--- START ---
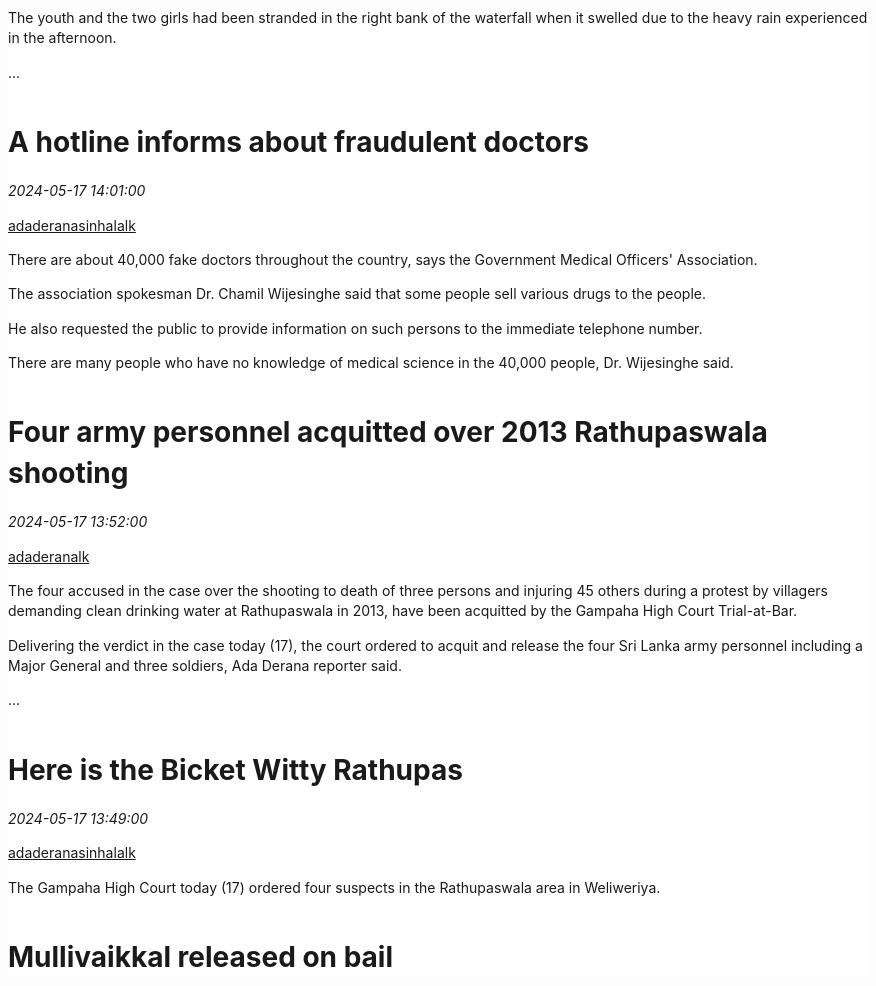 The youth and the two girls had been stranded in the right bank of the waterfall when it swelled due to the heavy rain experienced in the afternoon.

...



# A hotline informs about fraudulent doctors

*2024-05-17 14:01:00*

[adaderanasinhalalk](http://sinhala.adaderana.lk/news/196716)

There are about 40,000 fake doctors throughout the country, says the Government Medical Officers' Association.

The association spokesman Dr. Chamil Wijesinghe said that some people sell various drugs to the people.

He also requested the public to provide information on such persons to the immediate telephone number.

There are many people who have no knowledge of medical science in the 40,000 people, Dr. Wijesinghe said.



# Four army personnel acquitted over 2013 Rathupaswala shooting

*2024-05-17 13:52:00*

[adaderanalk](https://www.adaderana.lk/news/99277/four-army-personnel-acquitted-over-2013-rathupaswala-shooting)

The four accused in the case over the shooting to death of three persons and injuring 45 others during a protest by villagers demanding clean drinking water at Rathupaswala in 2013, have been acquitted by the Gampaha High Court Trial-at-Bar.

Delivering the verdict in the case today (17), the court ordered to acquit and release the four Sri Lanka army personnel including a Major General and three soldiers, Ada Derana reporter said.

...



# Here is the Bicket Witty Rathupas

*2024-05-17 13:49:00*

[adaderanasinhalalk](http://sinhala.adaderana.lk/news/196715)

The Gampaha High Court today (17) ordered four suspects in the Rathupaswala area in Weliweriya.



# Mullivaikkal released on bail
--- END ---
▶ _PROBLEM TO WORK ON_: Only the text of the entries above is to be given again, exactly, with the pictures left out.

▶ _WRITTEN SOLUTION_:
 The youth and the two girls had been stranded in the right bank of the waterfall when it swelled due to the heavy rain experienced in the afternoon.

...



# A hotline informs about fraudulent doctors

*2024-05-17 14:01:00*

[adaderanasinhalalk](http://sinhala.adaderana.lk/news/196716)

There are about 40,000 fake doctors throughout the country, says the Government Medical Officers' Association.

The association spokesman Dr. Chamil Wijesinghe said that some people sell various drugs to the people.

He also requested the public to provide information on such persons to the immediate telephone number.

There are many people who have no knowledge of medical science in the 40,000 people, Dr. Wijesinghe said.



# Four army personnel acquitted over 2013 Rathupaswala shooting

*2024-05-17 13:52:00*

[adaderanalk](https://www.adaderana.lk/news/99277/four-army-personnel-acquitted-over-2013-rathupaswala-shooting)

The four accused in the case over the shooting to death of three persons and injuring 45 others during a protest by villagers demanding clean drinking water at Rathupaswala in 2013, have been acquitted by the Gampaha High Court Trial-at-Bar.

Delivering the verdict in the case today (17), the court ordered to acquit and release the four Sri Lanka army personnel including a Major General and three soldiers, Ada Derana reporter said.

...



# Here is the Bicket Witty Rathupas

*2024-05-17 13:49:00*

[adaderanasinhalalk](http://sinhala.adaderana.lk/news/196715)

The Gampaha High Court today (17) ordered four suspects in the Rathupaswala area in Weliweriya.



# Mullivaikkal released on bail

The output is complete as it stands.